Problem »
Only the pictures are to be left out, and the rest of the entries should be reproduced exactly.

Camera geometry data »

------------------------

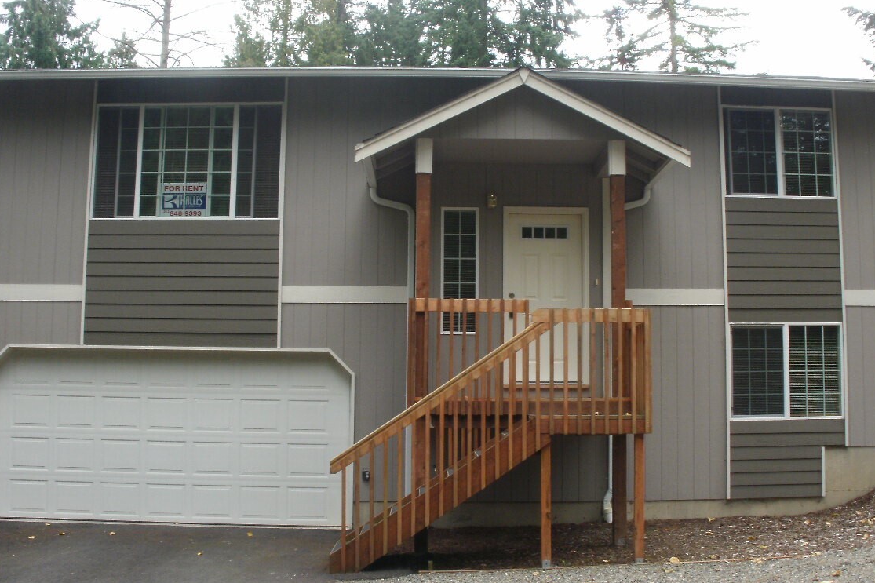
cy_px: 297
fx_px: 1045
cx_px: 472
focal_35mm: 43
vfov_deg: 31.2
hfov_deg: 45.4
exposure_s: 1/80
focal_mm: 6.3
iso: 100
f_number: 5.6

------------------------

Exercise output »
cy_px: 297
fx_px: 1045
cx_px: 472
focal_35mm: 43
vfov_deg: 31.2
hfov_deg: 45.4
exposure_s: 1/80
focal_mm: 6.3
iso: 100
f_number: 5.6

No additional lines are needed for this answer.